Expressing her gratitude for the recognition, Lew-Williams stated, “I’m grateful that the foundation is investing in the study of the human past because I think we’re desperately in need of historical perspectives right now.” She added, “I see this as an opportunity to bring attention to the long history of nativist policies and their impact on immigrants’ lives.”

The Dan David Prize is endowed by the Dan David Foundation, based in Liechtenstein and headquartered at Tel Aviv University. Winners are chosen by a global committee of historians through an open nomination process.

Lew-Williams authored “The Chinese Must Go: Violence, Exclusion and the Making of the Alien in America” (Harvard University Press, 2018) and has a forthcoming book titled “John Doe Chinaman: A Forgotten History of Chinese Life under American Racial Law” (Harvard University Press, 2025), supported by a National Endowment for the Humanities grant.

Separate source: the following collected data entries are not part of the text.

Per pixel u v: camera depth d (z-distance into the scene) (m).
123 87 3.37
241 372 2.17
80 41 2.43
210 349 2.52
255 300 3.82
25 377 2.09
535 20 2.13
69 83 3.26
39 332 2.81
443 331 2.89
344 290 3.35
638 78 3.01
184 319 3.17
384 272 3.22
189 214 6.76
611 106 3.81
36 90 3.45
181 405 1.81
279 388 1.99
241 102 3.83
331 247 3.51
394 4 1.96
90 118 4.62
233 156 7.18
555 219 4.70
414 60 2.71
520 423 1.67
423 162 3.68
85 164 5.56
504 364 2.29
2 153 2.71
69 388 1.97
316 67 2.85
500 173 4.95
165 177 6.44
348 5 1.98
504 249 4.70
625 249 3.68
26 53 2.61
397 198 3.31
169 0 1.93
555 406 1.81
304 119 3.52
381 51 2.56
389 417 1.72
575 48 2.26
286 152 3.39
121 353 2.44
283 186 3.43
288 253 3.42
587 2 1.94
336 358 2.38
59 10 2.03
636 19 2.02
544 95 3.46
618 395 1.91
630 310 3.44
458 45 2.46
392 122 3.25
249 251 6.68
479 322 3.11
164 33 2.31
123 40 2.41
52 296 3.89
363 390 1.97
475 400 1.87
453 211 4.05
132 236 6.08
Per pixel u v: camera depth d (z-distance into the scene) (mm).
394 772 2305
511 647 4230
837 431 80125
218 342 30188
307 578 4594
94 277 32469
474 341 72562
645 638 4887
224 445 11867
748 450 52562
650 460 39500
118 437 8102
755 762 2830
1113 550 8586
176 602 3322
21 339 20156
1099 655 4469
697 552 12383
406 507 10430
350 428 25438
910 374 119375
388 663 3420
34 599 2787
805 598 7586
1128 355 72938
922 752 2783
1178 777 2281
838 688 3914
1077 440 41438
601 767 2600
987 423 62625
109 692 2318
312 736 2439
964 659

In addition to her recent accolade, Lew-Williams was honored with Princeton University’s Phi Beta Kappa Teaching Award for undergraduate teaching excellence in 2024. She has also been recognized as a fellow by both the Harry Frank Guggenheim Foundation and the Andrew W. Mellon Foundation. Her book “The Chinese Must Go” received both the Ray Allen Billington Prize and Ellis W. Hawley Prize from the Organization of American Historians in 2019.

Lew-Williams holds an A.B. from Brown University and earned her Ph.D. from Stanford University.